The reason for my caution now: In a word, Ida. We saw a prequel back in February – ancient history, I know – when it looked like prices might have been nearing a tipping point. But then Snowmageddon hit, and prices and lead times shot back up again. We could see something similar with Ida. I don’t know the extent of the impact on steel at this point. But I do know that Nucor’s DRI plant is down, that there are widespread power outages, and that it’s hard to get stuff from Point A to Point B. (Trucks are bad, barges are worse.) Also, there are concerns about shortages of industrial gasses and natural gas. These are some of the same factors we saw after Snowmageddon led to power cuts and widespread mill outages in the South and northern Mexico in February.

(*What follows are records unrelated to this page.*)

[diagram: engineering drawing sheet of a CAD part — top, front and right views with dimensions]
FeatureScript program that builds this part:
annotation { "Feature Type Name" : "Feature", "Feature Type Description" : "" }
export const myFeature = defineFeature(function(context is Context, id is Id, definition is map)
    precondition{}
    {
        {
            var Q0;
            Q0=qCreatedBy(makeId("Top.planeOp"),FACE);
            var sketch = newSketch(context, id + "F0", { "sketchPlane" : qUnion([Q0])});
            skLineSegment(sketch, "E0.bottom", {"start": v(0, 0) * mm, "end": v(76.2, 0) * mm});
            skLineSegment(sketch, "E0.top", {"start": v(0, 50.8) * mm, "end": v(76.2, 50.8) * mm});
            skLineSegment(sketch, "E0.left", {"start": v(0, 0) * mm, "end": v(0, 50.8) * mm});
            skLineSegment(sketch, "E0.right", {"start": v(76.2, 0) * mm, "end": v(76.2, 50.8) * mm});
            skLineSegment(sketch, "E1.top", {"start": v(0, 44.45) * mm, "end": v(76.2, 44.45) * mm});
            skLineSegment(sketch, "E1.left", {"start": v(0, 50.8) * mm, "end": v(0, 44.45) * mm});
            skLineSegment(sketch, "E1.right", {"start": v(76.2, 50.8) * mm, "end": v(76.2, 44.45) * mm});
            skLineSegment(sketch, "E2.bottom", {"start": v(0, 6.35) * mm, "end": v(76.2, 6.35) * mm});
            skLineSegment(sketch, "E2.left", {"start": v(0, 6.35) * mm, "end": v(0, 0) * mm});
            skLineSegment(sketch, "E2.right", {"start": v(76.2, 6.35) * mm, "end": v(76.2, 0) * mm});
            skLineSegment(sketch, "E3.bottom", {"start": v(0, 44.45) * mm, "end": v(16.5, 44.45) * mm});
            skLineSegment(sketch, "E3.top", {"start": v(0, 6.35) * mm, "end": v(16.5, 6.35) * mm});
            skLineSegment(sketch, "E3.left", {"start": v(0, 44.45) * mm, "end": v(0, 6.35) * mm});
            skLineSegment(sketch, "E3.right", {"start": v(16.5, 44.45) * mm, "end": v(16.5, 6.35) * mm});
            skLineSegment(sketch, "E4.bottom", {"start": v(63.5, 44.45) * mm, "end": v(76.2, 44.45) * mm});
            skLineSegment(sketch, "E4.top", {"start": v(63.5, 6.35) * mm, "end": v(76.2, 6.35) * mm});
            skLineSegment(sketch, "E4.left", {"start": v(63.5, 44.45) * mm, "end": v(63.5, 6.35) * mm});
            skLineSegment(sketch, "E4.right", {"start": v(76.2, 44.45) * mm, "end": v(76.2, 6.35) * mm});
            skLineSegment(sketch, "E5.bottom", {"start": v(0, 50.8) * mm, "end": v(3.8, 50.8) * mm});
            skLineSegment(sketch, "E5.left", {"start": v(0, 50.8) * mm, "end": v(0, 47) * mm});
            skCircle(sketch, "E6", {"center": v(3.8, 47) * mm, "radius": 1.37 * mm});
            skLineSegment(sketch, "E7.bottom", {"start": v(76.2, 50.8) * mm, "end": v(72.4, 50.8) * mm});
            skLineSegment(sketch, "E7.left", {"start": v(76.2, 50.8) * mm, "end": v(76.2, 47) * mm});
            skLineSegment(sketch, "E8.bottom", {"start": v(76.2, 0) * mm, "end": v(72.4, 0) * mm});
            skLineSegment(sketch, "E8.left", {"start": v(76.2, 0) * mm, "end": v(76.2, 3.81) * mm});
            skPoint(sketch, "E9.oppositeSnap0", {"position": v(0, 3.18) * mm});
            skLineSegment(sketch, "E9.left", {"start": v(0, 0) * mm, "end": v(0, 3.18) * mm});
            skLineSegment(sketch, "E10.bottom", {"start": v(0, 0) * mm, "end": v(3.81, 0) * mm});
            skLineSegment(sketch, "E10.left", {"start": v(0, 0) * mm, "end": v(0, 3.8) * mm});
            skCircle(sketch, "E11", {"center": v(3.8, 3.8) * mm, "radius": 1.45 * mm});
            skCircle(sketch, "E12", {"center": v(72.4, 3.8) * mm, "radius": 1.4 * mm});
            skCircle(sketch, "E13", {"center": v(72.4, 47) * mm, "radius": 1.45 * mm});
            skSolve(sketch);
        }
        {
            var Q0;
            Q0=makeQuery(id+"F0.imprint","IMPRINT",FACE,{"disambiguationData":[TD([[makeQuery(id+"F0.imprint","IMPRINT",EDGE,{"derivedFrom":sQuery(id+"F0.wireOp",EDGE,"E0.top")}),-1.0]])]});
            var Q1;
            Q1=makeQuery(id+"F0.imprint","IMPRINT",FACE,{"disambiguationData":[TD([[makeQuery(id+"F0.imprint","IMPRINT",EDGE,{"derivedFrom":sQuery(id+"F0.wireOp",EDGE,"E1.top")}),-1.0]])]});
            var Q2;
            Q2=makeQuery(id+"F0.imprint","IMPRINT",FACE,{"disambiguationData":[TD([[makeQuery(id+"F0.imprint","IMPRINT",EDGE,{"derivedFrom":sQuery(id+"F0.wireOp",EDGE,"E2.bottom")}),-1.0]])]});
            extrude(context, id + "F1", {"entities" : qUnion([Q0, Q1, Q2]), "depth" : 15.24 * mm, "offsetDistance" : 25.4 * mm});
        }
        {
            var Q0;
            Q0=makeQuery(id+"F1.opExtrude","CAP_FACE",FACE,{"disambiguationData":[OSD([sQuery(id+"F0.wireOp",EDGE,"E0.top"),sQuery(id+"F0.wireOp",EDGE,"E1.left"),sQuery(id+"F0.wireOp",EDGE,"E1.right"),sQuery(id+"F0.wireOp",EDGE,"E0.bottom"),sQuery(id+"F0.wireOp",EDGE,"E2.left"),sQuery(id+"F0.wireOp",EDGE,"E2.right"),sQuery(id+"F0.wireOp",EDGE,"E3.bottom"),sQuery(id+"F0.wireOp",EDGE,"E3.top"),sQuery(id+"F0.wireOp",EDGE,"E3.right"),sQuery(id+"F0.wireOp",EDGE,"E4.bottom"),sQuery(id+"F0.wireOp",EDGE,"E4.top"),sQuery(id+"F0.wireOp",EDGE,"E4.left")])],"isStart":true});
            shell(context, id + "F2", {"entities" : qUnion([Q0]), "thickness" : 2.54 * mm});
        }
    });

Also, let’s nip any comparisons to 2008-09 in the bud. Demand is still good. That was clear from the Heating, Air-Conditioning & Refrigeration Distributors International (HARDI) call earlier today. Especially for galvanized products. It’s not even really fair to say that lead times are shorter. They are less than outrageously extended. And the demand is real in construction – whether that’s ductwork for warehouses (think Amazon) or in more niche markets – think life sciences, medicine and education in the Northeast. (Partly in response to the continuing COVID pandemic.)

People on the HARDI call generally said they were avoiding buying imports, despite potentially big savings, because of concerns about port congestion and other logistical snarls not only in the U.S. but also in countries of origin. Sure, some of that steel might in theory be slated to hit domestic ports this year, but will it really?

But calling around elsewhere in the market, it’s clear that not everyone – especially those near major ports – share those concerns to the same extent. That’s in the data too.

Import license data for August from the Commerce Department is not complete yet. But as of Aug. 30, the U.S. was licensed to import 255,117 metric tonnes of galvanized sheet and strip – the highest volume in at least the last two years and nearly 37% above a monthly average of 186,453 tonnes over that same period.

Sure, much of that is the usual cross-border trade among the U.S., Canada and Mexico. But we are starting to see some decent tons from further afield – like Brazil (28,222 tonnes) and Vietnam (25,919 tonnes). And the trend is true across “other” metallic coated products, a category that includes Galvalume, where the U.S. has since March seen substantially higher imports from Vietnam and Taiwan.

Demand is the sauce that keeps everyone satisfied. And we sure hope there is lots more of it. That said, it will be interesting to see in the months ahead how things play out between more-expensive, shorter-lead-time domestic material and substantially less-expensive, longer-lead-time foreign product.